> **Problem to work on**:
The lines to repeat are those below from the one containing "784 488 41.04" down to the one containing "260 225 1.66", both included; reproduce them exactly and nothing else.

(The records)

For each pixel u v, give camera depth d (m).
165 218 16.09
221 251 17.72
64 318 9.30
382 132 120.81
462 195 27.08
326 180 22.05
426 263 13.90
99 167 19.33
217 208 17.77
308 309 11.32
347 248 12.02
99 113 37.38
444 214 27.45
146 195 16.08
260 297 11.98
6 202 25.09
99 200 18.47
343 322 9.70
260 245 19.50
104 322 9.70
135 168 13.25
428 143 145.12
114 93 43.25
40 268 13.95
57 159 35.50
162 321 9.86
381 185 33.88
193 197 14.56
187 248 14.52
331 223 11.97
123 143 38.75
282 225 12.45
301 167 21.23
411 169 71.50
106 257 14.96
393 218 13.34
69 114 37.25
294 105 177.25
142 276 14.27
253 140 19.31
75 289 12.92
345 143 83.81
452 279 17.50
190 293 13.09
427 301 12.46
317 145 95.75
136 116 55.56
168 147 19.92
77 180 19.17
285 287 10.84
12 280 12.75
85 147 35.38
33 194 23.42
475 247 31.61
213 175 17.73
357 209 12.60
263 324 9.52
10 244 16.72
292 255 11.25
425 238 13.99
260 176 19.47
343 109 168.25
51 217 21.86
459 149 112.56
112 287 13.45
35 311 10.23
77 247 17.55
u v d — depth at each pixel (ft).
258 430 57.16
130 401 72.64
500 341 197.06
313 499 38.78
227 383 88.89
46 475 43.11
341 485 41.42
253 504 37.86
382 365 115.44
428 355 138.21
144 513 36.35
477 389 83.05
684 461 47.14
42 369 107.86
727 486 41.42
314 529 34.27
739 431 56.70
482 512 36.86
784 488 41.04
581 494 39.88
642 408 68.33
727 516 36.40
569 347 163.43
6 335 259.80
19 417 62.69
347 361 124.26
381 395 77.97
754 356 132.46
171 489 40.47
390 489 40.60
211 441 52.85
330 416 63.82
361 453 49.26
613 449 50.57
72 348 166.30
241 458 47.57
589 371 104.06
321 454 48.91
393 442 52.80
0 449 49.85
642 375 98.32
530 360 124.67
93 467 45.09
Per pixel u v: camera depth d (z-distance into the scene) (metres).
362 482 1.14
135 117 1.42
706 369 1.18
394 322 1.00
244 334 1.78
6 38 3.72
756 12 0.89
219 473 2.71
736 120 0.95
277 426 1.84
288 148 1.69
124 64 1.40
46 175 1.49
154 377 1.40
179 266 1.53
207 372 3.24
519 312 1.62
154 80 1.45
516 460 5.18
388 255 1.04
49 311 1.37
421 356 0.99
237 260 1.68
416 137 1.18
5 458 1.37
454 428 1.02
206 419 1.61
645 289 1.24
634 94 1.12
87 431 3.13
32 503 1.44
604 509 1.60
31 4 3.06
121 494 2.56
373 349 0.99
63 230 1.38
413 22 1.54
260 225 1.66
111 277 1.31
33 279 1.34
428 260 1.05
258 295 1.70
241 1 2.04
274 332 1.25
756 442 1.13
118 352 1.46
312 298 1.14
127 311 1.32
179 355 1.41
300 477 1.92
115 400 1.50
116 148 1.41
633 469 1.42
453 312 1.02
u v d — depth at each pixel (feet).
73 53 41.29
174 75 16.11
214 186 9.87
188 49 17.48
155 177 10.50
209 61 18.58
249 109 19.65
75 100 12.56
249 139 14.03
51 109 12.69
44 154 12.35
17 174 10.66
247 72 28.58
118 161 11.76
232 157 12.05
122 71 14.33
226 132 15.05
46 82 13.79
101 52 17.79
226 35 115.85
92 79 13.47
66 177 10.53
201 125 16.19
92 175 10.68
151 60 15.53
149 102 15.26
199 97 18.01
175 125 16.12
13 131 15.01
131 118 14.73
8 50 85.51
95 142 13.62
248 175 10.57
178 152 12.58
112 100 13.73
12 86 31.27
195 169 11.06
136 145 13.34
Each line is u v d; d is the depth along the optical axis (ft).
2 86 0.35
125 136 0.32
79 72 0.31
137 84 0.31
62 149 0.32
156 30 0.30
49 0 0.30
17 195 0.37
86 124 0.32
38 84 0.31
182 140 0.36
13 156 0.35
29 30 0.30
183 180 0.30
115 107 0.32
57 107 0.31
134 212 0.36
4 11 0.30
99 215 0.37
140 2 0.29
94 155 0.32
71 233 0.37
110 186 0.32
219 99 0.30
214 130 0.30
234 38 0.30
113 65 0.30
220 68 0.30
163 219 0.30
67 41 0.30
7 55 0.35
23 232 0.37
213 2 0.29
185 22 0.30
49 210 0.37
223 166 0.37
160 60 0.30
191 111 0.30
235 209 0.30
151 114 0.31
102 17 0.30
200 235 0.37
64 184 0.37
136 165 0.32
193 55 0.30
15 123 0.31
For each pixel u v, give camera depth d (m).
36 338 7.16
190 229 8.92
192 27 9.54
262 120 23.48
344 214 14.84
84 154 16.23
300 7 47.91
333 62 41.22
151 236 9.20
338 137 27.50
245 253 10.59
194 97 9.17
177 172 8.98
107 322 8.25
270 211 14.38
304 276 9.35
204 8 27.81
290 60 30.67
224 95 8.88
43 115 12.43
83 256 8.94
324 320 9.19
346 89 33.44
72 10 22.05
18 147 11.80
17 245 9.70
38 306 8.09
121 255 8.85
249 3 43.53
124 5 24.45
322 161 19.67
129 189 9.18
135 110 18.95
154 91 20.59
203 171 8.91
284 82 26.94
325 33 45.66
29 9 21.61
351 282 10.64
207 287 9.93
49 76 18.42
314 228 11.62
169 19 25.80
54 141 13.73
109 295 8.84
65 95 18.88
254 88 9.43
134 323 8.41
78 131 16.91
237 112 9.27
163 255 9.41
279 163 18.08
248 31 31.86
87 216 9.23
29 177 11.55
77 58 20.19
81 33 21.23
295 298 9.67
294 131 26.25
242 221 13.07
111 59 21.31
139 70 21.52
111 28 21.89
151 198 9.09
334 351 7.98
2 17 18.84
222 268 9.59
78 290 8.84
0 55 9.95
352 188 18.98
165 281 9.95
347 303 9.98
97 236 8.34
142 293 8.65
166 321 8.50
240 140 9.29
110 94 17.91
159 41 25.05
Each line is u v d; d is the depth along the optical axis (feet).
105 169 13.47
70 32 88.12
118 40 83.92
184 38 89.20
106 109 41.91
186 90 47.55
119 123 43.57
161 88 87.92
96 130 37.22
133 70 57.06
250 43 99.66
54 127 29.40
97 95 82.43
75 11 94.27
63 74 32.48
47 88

(End The records)

> **Answer to this task**:
784 488 41.04
581 494 39.88
642 408 68.33
727 516 36.40
569 347 163.43
6 335 259.80
19 417 62.69
347 361 124.26
381 395 77.97
754 356 132.46
171 489 40.47
390 489 40.60
211 441 52.85
330 416 63.82
361 453 49.26
613 449 50.57
72 348 166.30
241 458 47.57
589 371 104.06
321 454 48.91
393 442 52.80
0 449 49.85
642 375 98.32
530 360 124.67
93 467 45.09
Per pixel u v: camera depth d (z-distance into the scene) (metres).
362 482 1.14
135 117 1.42
706 369 1.18
394 322 1.00
244 334 1.78
6 38 3.72
756 12 0.89
219 473 2.71
736 120 0.95
277 426 1.84
288 148 1.69
124 64 1.40
46 175 1.49
154 377 1.40
179 266 1.53
207 372 3.24
519 312 1.62
154 80 1.45
516 460 5.18
388 255 1.04
49 311 1.37
421 356 0.99
237 260 1.68
416 137 1.18
5 458 1.37
454 428 1.02
206 419 1.61
645 289 1.24
634 94 1.12
87 431 3.13
32 503 1.44
604 509 1.60
31 4 3.06
121 494 2.56
373 349 0.99
63 230 1.38
413 22 1.54
260 225 1.66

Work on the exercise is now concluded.